According to the ICAEW report released on Wednesday, East Africa has a forecast of 6.3 per cent growth in 2018 and Ethiopia remains the region’s powerhouse, with growth forecast at 8.1 per cent, after recent reforms under new Prime Minister Abiy Ahmed.

Kenya’s strong growth (forecast at 5.4 per cent in 2018), the report says, results from a services boom. “While the economies are smaller, growth rates in Tanzania and Rwanda (both 6.7 per cent) are extremely impressive.

ICAEW Regional Director, Michael Armstrong, who released the report in Nairobi, Kenya, said that, surprisingly, Uganda, which is discussed in depth in a dedicated section in the report, received more remittance income of $1.4 billion in 2017 than Ethiopia’s $816 million and South Africa’s $837 million.

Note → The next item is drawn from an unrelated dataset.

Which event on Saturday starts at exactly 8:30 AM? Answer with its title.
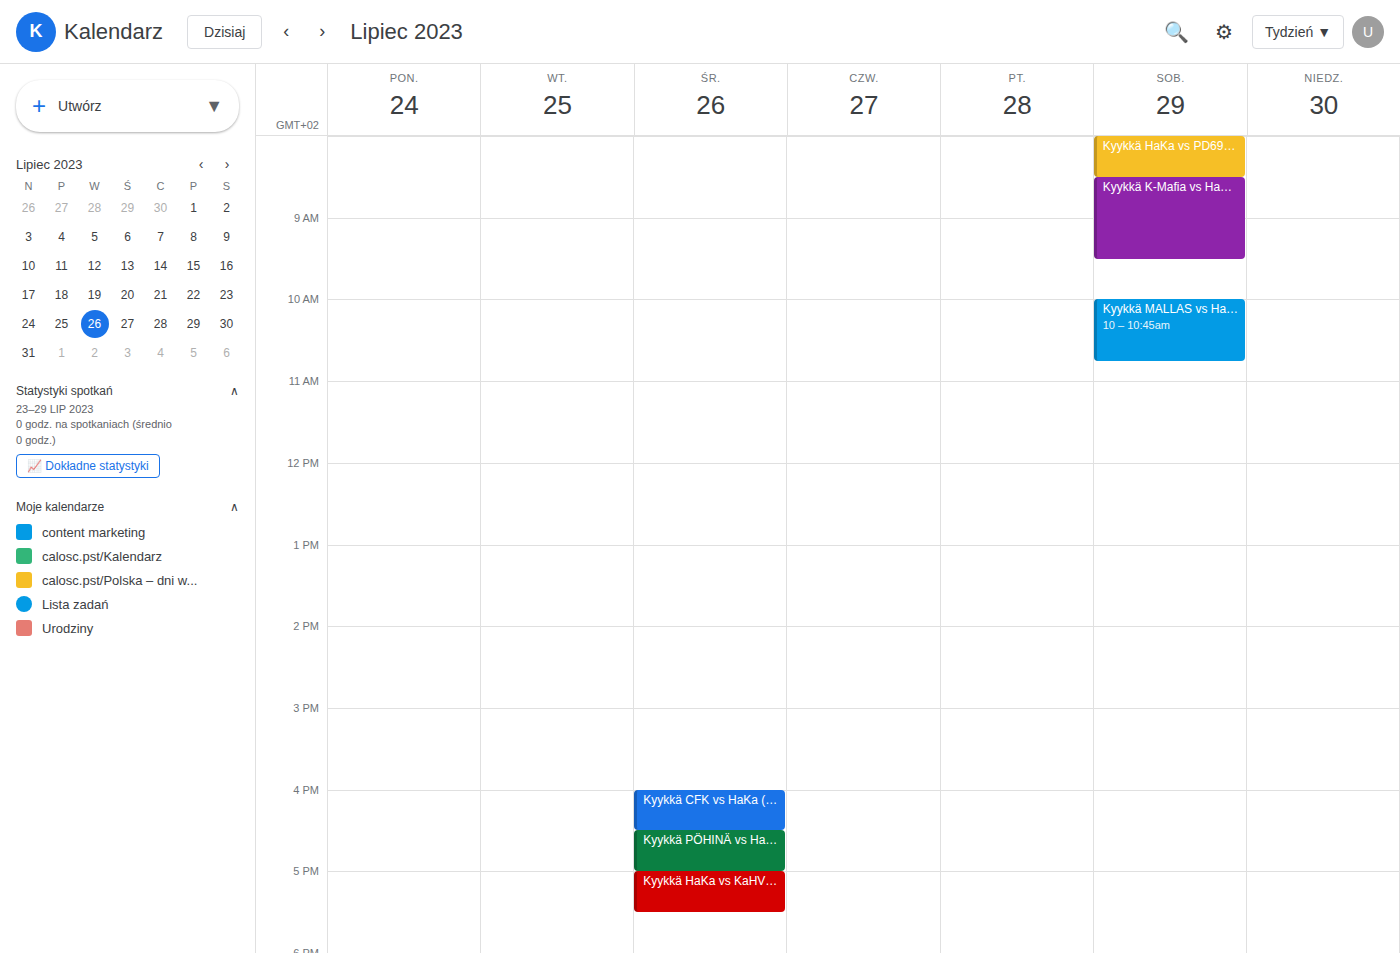
"Kyykkä K-Mafia vs HaKa (ke"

The report further noted that in North Africa, very strong performances in Libya and Egypt help to drag overall GDP growth up.

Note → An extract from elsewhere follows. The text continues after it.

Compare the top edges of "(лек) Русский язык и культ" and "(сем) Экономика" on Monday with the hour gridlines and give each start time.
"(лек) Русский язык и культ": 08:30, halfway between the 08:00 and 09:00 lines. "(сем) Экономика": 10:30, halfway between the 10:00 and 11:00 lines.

In Libya, continued improvements in oil production after the civil conflict are expected to result in GDP growth of 16.5 per cent this year.

In Egypt, structural and policy reforms have boosted manufacturing and investment while the tourism sector has continued to recover; GDP growth in 2018 is forecast at 5.3 percent.

These two performances will boost the North Africa’s region’s growth to 1.8 per cent, even if the picture in Morocco, Algeria and Tunisia is less rosy, noted the accountancy body.

South Africa accounts for over 60 per cent of the GDP of Southern Africa, said the ICAEW report, adding that South Africa continued slow growth in the regional heavyweight (forecast at 1.5 per cent for 2018) weighs on overall growth in the region.

The report pointed out that the forecast 1.5 per cent growth in Angola, which accounts for another 18 per cent of regional output, and the forecast 1.8 per cent contraction in Zimbabwe would not help.

According to the report, strong growth in Botswana and Zambia will be insufficient to make a difference. Growth in the franc zone is forecast at 4.6 per cent, largely driven by a boost of 7.4 per cent in the region’s biggest economy, Ivory Coast, where investment is driving rapid expansion.